¿Cómo se están redefiniendo las maternidades desde la literatura contemporánea? Tres autoras para entenderlo
No recuerdo a la primera figura materna que conocí en la literatura. Tal vez porque muchos de los personajes con los que crecimos están cargados de clichés y arquetipos que muchas veces no se traducen a nuestra realidad: madres amorosas, cuidadoras, sabias y que son el sostén de la familia, sin complejidades, sin individualidad y sin otros deseos, solo existir para ser madres. Sin embargo, cada vez hay más historias de maternidades que intentan alejarse de los relatos hegemónicos, naturales y míticos, dando un paso a una pluralidad de voces y experiencias en torno a la maternidad.
Una mañana del 30 de noviembre de 2025, se reunieron tres autoras en la FIL Guadalajara con diferentes propuestas sobre maternidades en literatura: madres que han abandonado a sus hijos, mujeres que renunciaron a sus sueños para que sus hijos cumplieran los suyos y el deseo de ser madre o la ausencia de esta. No es que estos libros compartan el mismo abordaje en sus historias, o que haya una forma en la que estas historias se unan, sino que todas buscan aportar una maternidad singular.
Begoña Gómez Urzaiz llegó en 2022 con Las abandonadoras, Gemma Ruiz en 2025 con Nuestras madres y Elisenda Solsona con Mammalia en 2024. A pesar de los diferentes géneros literarios y temas que abordan en sus libros, las tres autoras coinciden en que la literatura debe servir para desmontar el cliché de la “madre santa y perfecta”, y defienden que la maternidad no debe ser el centro de la identidad femenina. Más bien, debería ser una herramienta para reescribir sus identidades y su experiencia humana. Y vaya que lo hacen a partir de sus propias historias.
Las abandonadoras (Begoña Gómez Urzaiz, 2022)
Por un lado, Begoña Gómez relata en su primer libro una realidad de la que incomoda hablar: madres que, por diversas circunstancias de la vida, abandonaron a sus hijos y que llevan toda una vida cargando con culpa, juicios externos y rabia por el resto de la sociedad. En él, Gómez señala una profunda desigualdad entre hombres y mujeres: la sociedad perdona —o simplemente olvida— al padre ausente, incluso se convierten en un meme. Pero a las madres se les señala como abandonadoras y como figuras monstruosas. Para ellas no hay una narrativa de aventura, no hay normalización, ni matices. “Los padres solo se van; si una madre lo hace, abandona” señala Begoña.
Nuestras madres (Gemma Ruiz, 2025)
En el caso de Gemma Ruiz, ella rinde homenaje a las mujeres poderosas que pertenecieron a la época franquista. En Nuestras madres escribe desde la ira, pero lo hace desde un lugar en donde intenta reivindicar la memoria colectiva: analiza cómo estas madres se vieron obligadas a renunciar a sus propios deseos y ambiciones para que sus hijas pudieran cumplir los suyos, operando bajo una estructura de opresión que las mantenía en segundo plano.
Mammalia (Elisenda Solsana, 2024)
Y finalmente, Elisenda Solsona parte de la infertilidad y el control del cuerpo.
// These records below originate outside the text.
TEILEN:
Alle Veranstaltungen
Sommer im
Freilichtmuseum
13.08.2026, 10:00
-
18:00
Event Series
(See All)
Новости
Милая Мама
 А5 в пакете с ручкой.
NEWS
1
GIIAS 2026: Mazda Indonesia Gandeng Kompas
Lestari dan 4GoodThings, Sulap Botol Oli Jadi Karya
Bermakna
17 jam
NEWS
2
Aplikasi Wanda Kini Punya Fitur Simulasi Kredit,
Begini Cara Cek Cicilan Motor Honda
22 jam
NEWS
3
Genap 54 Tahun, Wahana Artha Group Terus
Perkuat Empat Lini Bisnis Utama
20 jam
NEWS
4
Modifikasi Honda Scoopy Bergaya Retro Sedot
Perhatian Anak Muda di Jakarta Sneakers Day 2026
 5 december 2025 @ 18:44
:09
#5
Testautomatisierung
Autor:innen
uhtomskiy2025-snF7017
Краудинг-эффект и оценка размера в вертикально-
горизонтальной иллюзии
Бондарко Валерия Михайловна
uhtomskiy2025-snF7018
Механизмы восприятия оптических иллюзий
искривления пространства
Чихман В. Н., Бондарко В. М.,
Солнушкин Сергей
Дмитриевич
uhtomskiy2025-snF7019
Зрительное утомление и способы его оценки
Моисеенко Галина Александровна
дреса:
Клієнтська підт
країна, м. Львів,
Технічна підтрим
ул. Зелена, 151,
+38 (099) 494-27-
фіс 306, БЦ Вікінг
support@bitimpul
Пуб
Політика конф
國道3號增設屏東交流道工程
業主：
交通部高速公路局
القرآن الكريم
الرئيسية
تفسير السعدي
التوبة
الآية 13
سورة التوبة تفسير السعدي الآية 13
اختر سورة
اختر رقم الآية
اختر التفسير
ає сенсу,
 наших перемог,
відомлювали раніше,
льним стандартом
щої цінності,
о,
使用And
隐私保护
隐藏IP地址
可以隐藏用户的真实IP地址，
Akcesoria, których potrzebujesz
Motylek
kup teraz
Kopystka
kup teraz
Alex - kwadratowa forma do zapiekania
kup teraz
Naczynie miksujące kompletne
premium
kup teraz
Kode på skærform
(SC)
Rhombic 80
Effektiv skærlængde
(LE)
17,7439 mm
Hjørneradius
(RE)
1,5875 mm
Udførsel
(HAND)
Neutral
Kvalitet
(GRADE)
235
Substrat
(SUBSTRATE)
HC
A través de la ficción, Mammalia relata la experiencia de la infertilidad como un proceso marcado por la vergüenza y la falta de control sobre el propio cuerpo femenino, explorando contextos donde el Estado ejerce un dominio absoluto sobre la natalidad. De esta manera, trae a la mesa figuras como la de la madrastra o aquellas que maternan sin hijos biológicos o a través de la adopción, desafiando a la norma patriarcal.
Begoña, Gemma y Elisena comparten un gesto que es, al mismo tiempo, literario y político: el de mirar la maternidad sin apartar los ojos de sus contradicciones. Ninguna de ellas la idealiza ni la condena. De hecho, algunas la practican desde convertirse en la madrastra, en maternar dos hijos de padres distintos y en la elección de no ejercer la maternidad. De esa manera, han aprendido a recuperar y controlar la narrativa, a integrarla a un lugar propio y narrar desde la experiencia. Y si lo pensamos bien, esa también es una forma de devolverle a la maternidad su significado humano y político.